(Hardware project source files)
BEGIN

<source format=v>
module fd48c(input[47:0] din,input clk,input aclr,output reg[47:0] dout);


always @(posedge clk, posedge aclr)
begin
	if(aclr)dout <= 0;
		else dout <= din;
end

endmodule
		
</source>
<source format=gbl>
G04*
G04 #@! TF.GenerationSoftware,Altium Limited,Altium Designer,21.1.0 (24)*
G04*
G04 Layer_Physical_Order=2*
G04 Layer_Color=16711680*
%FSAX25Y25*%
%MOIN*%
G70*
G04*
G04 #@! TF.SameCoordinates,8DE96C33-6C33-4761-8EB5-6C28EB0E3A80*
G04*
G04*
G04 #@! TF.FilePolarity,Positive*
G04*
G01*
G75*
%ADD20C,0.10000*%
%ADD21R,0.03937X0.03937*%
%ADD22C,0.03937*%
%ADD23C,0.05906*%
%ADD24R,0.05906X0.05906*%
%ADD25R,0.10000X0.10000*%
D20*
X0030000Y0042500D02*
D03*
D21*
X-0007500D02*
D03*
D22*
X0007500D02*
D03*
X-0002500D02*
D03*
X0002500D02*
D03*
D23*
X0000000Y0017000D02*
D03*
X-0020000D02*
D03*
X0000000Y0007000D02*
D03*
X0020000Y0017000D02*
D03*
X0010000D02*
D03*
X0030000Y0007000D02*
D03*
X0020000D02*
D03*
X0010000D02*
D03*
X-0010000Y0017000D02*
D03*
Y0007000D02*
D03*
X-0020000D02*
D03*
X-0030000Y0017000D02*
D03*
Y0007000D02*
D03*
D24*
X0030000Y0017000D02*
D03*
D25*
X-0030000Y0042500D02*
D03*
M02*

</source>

END

▸ **What the task requires**: Go through the entries and copy each line holding the string "aclr".

▸ **Answer to this problem**:
module fd48c(input[47:0] din,input clk,input aclr,output reg[47:0] dout);
always @(posedge clk, posedge aclr)
	if(aclr)dout <= 0;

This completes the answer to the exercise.